Neural Classification
Classify surface pixels into two classes using a simple two-layer feedforward neural network with sigmoid activations. Features are extracted via multi-scale Gaussian filtering. Equivalent in purpose to Gwyddion's neural.c classifier.
Inputs
| Name |
Type |
Required |
Description |
| field |
DATA_FIELD |
Yes |
Input surface to classify |
| training_mask |
IMAGE |
No |
Training labels: 0 = class A, 255 = class B. When omitted the network uses unsupervised self-labelling |
Outputs
| Name |
Type |
Description |
| mask |
IMAGE |
Binary classification mask (0 or 255) |
| probability |
DATA_FIELD |
Per-pixel probability of belonging to class B (values in 0-1) |
Controls
| Name |
Type |
Default |
Description |
| n_gaussians |
INT |
4 |
Number of Gaussian blur scales for feature extraction (1-10). Each scale uses sigma = 2^i |
| n_hidden |
INT |
16 |
Number of neurons in the hidden layer (4-128) |
| train_steps |
INT |
200 |
Number of gradient descent iterations (10-5000) |
| seed |
INT |
42 |
Random seed for weight initialisation (0-999999) |
Notes
- Feature extraction applies Gaussian blur at multiple scales (sigma = 1, 2, 4, 8, ...) to capture both fine and coarse surface structure. Each feature is normalised to zero mean and unit variance before training.

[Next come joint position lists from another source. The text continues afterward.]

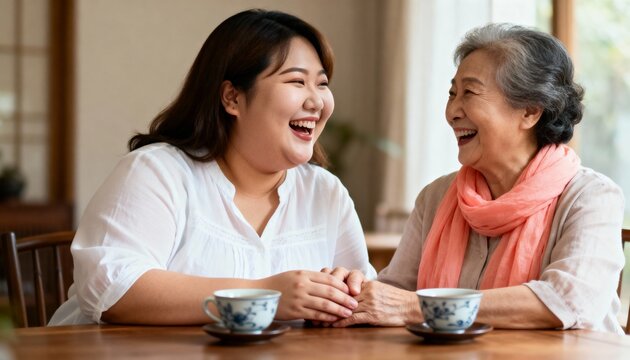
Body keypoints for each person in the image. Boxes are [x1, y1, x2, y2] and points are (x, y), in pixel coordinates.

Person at [49, 9, 375, 326]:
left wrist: (347, 292)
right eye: (297, 82)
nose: (316, 101)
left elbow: (363, 302)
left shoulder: (325, 192)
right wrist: (266, 294)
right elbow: (112, 291)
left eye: (321, 84)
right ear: (232, 97)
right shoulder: (157, 172)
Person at [331, 23, 625, 334]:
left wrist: (418, 307)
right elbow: (395, 292)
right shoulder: (436, 196)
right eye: (452, 93)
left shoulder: (591, 196)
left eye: (469, 92)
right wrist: (350, 293)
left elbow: (569, 301)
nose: (452, 111)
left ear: (530, 111)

- The network architecture is input -> hidden (sigmoid) -> output (sigmoid), trained with binary cross-entropy loss and standard backpropagation.

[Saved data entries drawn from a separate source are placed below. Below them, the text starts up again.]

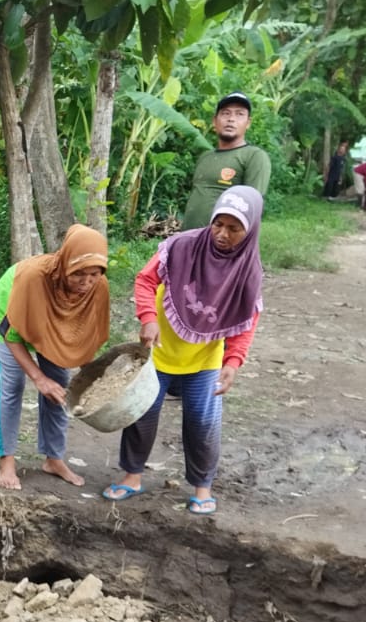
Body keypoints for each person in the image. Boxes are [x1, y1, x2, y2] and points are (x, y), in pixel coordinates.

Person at [103, 186, 264, 516]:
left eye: (234, 229)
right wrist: (148, 319)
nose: (222, 234)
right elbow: (146, 280)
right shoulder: (182, 246)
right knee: (142, 414)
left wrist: (233, 360)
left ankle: (202, 487)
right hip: (160, 352)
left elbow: (248, 318)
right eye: (218, 224)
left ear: (250, 231)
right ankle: (132, 475)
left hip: (204, 360)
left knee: (202, 421)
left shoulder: (248, 269)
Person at [0, 225, 110, 491]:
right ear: (66, 264)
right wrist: (38, 378)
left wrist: (93, 375)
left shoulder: (98, 288)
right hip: (10, 316)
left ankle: (54, 458)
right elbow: (11, 335)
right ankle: (6, 460)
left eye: (94, 274)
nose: (86, 283)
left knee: (59, 386)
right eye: (79, 274)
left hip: (55, 323)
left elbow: (85, 332)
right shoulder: (33, 278)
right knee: (12, 386)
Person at [182, 92, 271, 231]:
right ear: (215, 121)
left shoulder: (254, 156)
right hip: (189, 239)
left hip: (222, 244)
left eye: (239, 114)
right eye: (226, 113)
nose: (231, 119)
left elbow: (253, 207)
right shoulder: (206, 156)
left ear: (248, 123)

- When a training mask is provided, the network learns in supervised mode using all pixels (0 pixels as class A targets, 255 pixels as class B targets).

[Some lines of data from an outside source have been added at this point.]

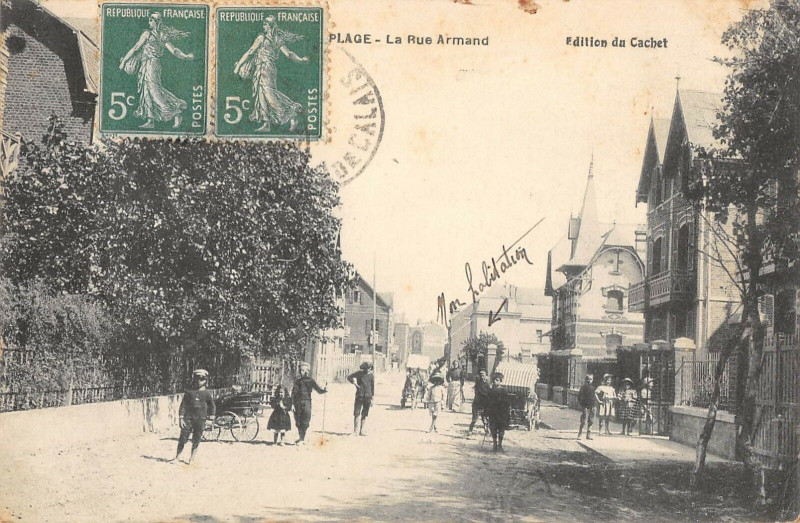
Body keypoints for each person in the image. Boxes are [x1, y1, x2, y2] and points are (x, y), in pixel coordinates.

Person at [233, 16, 309, 133]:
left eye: (265, 24)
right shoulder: (276, 38)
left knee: (268, 94)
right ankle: (266, 123)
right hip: (265, 68)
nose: (263, 26)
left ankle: (293, 112)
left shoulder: (262, 38)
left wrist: (238, 66)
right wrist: (300, 59)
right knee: (262, 94)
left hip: (265, 68)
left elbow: (250, 52)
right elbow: (289, 54)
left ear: (270, 25)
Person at [119, 12, 194, 129]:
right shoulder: (155, 34)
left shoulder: (151, 34)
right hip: (146, 64)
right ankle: (150, 120)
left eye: (151, 19)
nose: (149, 21)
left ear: (156, 21)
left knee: (154, 91)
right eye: (149, 19)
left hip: (152, 65)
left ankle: (176, 112)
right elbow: (138, 48)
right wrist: (185, 56)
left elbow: (172, 49)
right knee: (146, 91)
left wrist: (185, 56)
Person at [171, 369, 215, 465]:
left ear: (205, 380)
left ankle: (192, 459)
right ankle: (177, 457)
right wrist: (181, 417)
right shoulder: (189, 392)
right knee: (183, 438)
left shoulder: (207, 394)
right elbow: (183, 405)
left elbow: (212, 406)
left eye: (201, 379)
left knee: (196, 439)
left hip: (200, 420)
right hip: (188, 419)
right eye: (196, 379)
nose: (199, 381)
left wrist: (210, 419)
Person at [291, 362, 327, 445]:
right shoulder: (297, 381)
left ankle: (302, 438)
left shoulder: (311, 381)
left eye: (304, 370)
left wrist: (324, 390)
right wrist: (292, 404)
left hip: (307, 402)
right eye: (301, 370)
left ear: (308, 371)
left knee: (306, 420)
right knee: (298, 421)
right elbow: (293, 393)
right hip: (298, 402)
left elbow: (318, 390)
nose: (302, 372)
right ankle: (301, 438)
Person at [347, 362, 375, 436]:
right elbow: (349, 377)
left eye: (369, 368)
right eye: (366, 368)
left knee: (364, 414)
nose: (368, 370)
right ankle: (356, 431)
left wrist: (372, 398)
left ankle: (362, 430)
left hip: (368, 397)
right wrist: (355, 384)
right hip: (359, 396)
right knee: (357, 413)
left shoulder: (371, 375)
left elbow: (372, 387)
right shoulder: (359, 373)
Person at [486, 373, 511, 452]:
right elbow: (488, 402)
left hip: (501, 413)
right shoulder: (491, 391)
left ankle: (500, 445)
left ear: (500, 381)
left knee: (501, 429)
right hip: (493, 413)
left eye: (497, 380)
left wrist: (506, 413)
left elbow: (507, 403)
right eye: (494, 380)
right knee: (493, 429)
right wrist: (486, 411)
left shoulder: (503, 391)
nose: (495, 381)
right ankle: (494, 445)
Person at [467, 369, 490, 434]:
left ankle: (486, 430)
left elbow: (489, 392)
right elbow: (477, 392)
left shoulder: (488, 383)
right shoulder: (478, 383)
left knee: (485, 418)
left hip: (485, 403)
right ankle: (470, 430)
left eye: (483, 375)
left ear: (486, 375)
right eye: (481, 375)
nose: (482, 376)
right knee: (474, 419)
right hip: (477, 403)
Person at [577, 374, 595, 440]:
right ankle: (580, 434)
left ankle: (588, 434)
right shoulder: (583, 388)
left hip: (591, 405)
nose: (589, 380)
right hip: (584, 405)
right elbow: (580, 397)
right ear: (585, 380)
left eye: (590, 379)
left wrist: (593, 405)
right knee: (583, 420)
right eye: (587, 379)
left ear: (592, 380)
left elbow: (594, 397)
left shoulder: (593, 388)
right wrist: (581, 404)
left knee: (591, 420)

- Without a training mask, the node uses an unsupervised approach: the random initial weights produce an initial classification which is then refined by self-training for a small number of steps.
- Increasing n_hidden or train_steps improves capacity but slows computation. For most surfaces, the defaults work well.
- The probability output can be fed into a Threshold Mask node for adjustable post-classification thresholding.